The bill also sweeps away some very old legislation, through the repeal of the Parricide Act 1594 and reform of the law relating to forfeiture. The notorious Dr Crippen was found guilty of murdering his wife Cora. He inherited from his wife and as he sat in jail awaiting his fate of hanging he wrote a will leaving his estate to his mistress. However, the judge said that
“it is clear that the law is that no person can obtain or enforce any right resulting to him from his own crime”,
and Dr Crippen was thus subject to the law of forfeiture. Forfeiture is where an individual loses their right to inherit because they have unlawfully killed their benefactor. At the moment, although such an individual would lose any rights to inherit, the way in which they are treated in the eyes of the law also dictates how any inheritance would be distributed to others. We have therefore made changes to ensure that the law is fairer and more consistent.
The bill also reforms estate administration by putting in place protections for trustees and executors in certain circumstances and for persons acquiring title in good faith. It also reforms other matters, including the abolition of donatio mortis causa and the right to claim the expense of mournings.
It will have been clear that the Scottish Government has listened carefully to the views of stakeholders and the committee, which is why at stage 2 we made a number of changes to the bill.
In succession law, someone must survive to inherit; equally, sometimes, for another person to inherit, it must be clear that the person on whom their inheritance is conditional has died before the testator. Failure to survive does not necessarily mean that a person can be regarded as dying before another person. A person who fails to survive the testator may have died at the same time as them. At stage 2, we made a number of changes to ensure that, where needed to achieve the policy objectives, it is clear that a person died before another person. Earlier today, we made some further small but related amendments to ensure that there are no unintended consequences or surprising outcomes, and that the detail is unambiguous.
Earlier, we debated some unanticipated amendments to the bill that arose out of the business decision of one of the providers of bonds of caution to withdraw from the market. As Nigel Don said, we had a very short space of time in which to consider the impact of that decision and take action to try and mitigate its worst effects. I am very grateful to the Scottish Courts and Tribunals Service for highlighting the problem in the first place and for working with us to get the best possible remedy, given the many constraints that we were under. Once again, the Law Society of Scotland was able to offer its views under significant time pressures and to provide the necessary reassurances on the remedy.
The committee also demonstrated its capacity to take quick evidence and arrive at a view. I very much appreciate the additional scrutiny that the evidence session provided and the input of the witnesses who attended the committee. It gives me even greater confidence going forward that the solution that we have provided for will address an immediate situation and give us the capacity to insulate against any further change that is beyond our control.

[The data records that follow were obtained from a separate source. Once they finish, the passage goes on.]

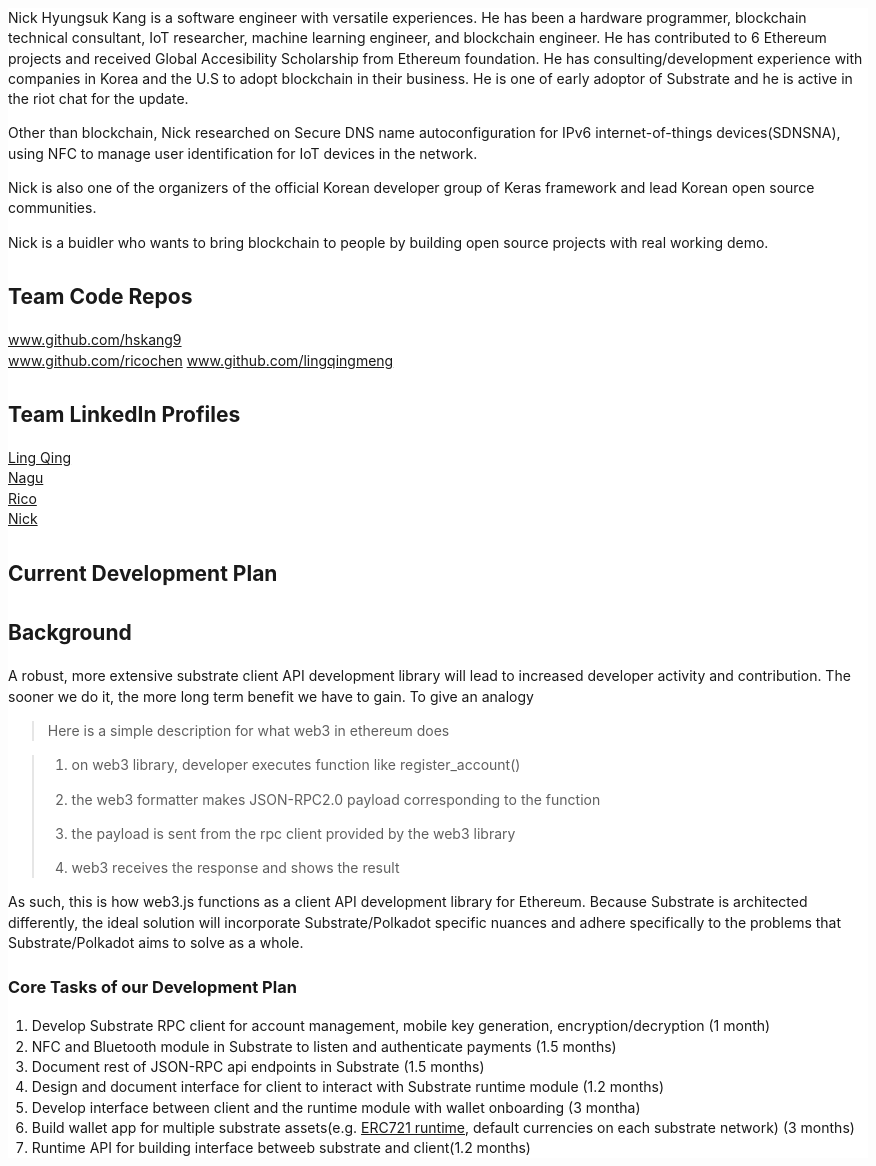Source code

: Nick Hyungsuk Kang is a software engineer with versatile experiences. He has been a hardware programmer, blockchain technical consultant, IoT researcher, machine learning engineer, and blockchain engineer. He has contributed to 6 Ethereum projects and received Global Accesibility Scholarship from Ethereum foundation. He has consulting/development experience with companies in Korea and the U.S to adopt blockchain in their business. He is one of early adoptor of Substrate and he is active in the riot chat for the update.

Other than blockchain, Nick researched on Secure DNS name autoconfiguration for IPv6 internet-of-things devices(SDNSNA), using NFC to manage user identification for IoT devices in the network. 

Nick is also one of the organizers of the official Korean developer group of Keras framework and lead Korean open source communities. 

Nick is a buidler who wants to bring blockchain to people by building open source projects with real working demo.


## Team Code Repos
www.github.com/hskang9  
www.github.com/ricochen 
www.github.com/lingqingmeng 


## Team LinkedIn Profiles
[Ling Qing](https://www.linkedin.com/in/ling-qing-meng-90a35552/)     
[Nagu](https://www.linkedin.com/in/naguthogiti/)    
[Rico](https://www.linkedin.com/in/ricochenx/)  
[Nick](https://www.linkedin.com/in/nick-kang-5217a7103/)


## Current Development Plan


## Background

A robust, more extensive substrate client API development library will lead to increased developer activity and contribution. The sooner we do it, the more long term benefit we have to gain. To give an analogy 

> Here is a simple description for what web3 in ethereum does

> 1) on web3 library, developer executes function like register_account()
>
> 2) the web3 formatter makes JSON-RPC2.0 payload corresponding to the function
>
> 3) the payload is sent from the rpc client provided by the web3 library
>
> 4) web3 receives the response and shows the result

As such, this is how web3.js functions as a client API development library for Ethereum. Because Substrate is architected differently, the ideal solution will incorporate Substrate/Polkadot specific nuances and adhere specifically to the problems that Substrate/Polkadot aims to solve as a whole.  

### Core Tasks of our Development Plan
1. Develop Substrate RPC client for account management, mobile key generation, encryption/decryption (1 month)    
2. NFC and Bluetooth module in Substrate to listen and authenticate payments (1.5 months)  
3. Document rest of JSON-RPC api endpoints in Substrate (1.5 months)  
4. Design and document interface for client to interact with Substrate runtime module (1.2 months)  
5. Develop interface between client and the runtime module with wallet onboarding (3 montha)  
6. Build wallet app for multiple substrate assets(e.g. [ERC721 runtime](https://github.com/shawntabrizi/substrate-erc721), default currencies on each substrate network) (3 months)     
7. Runtime API for building interface betweeb substrate and client(1.2 months)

We will turn again to the reform of bonds of caution as part of the wider and more fundamental reform of the law of succession, as John Scott indicated. I will continue to reflect on a number of the suggestions that were made at an earlier evidence session, which are more appropriate to our further consideration of bonds of caution.

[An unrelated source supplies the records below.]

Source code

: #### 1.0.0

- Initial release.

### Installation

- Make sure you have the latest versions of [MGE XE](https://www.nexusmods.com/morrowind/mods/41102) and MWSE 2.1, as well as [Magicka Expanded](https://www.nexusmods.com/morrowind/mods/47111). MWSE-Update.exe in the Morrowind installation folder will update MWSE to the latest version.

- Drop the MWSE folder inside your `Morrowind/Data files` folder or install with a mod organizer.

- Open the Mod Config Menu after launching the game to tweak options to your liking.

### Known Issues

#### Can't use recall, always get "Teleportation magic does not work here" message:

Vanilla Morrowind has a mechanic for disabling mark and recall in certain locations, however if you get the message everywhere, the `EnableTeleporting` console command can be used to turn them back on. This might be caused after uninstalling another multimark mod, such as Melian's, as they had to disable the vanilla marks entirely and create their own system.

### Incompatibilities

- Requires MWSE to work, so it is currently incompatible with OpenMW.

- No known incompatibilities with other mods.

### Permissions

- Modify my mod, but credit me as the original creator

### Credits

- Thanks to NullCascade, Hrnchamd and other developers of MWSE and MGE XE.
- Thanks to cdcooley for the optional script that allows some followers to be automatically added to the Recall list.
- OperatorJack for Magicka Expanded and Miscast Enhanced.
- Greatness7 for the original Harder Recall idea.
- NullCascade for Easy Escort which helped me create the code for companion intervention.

Voting for the Succession (Scotland) Bill today will ensure that an important area of the law is subject to long-overdue reform. It is an area with which, at some point—or indeed at various points—in our life, we will all come into contact in one way or another. It is therefore vitally important that the law meets expectations and is fit for purpose, and I believe that these reforms will achieve that aim.
I move,
That the Parliament agrees that the Succession (Scotland) Bill be passed.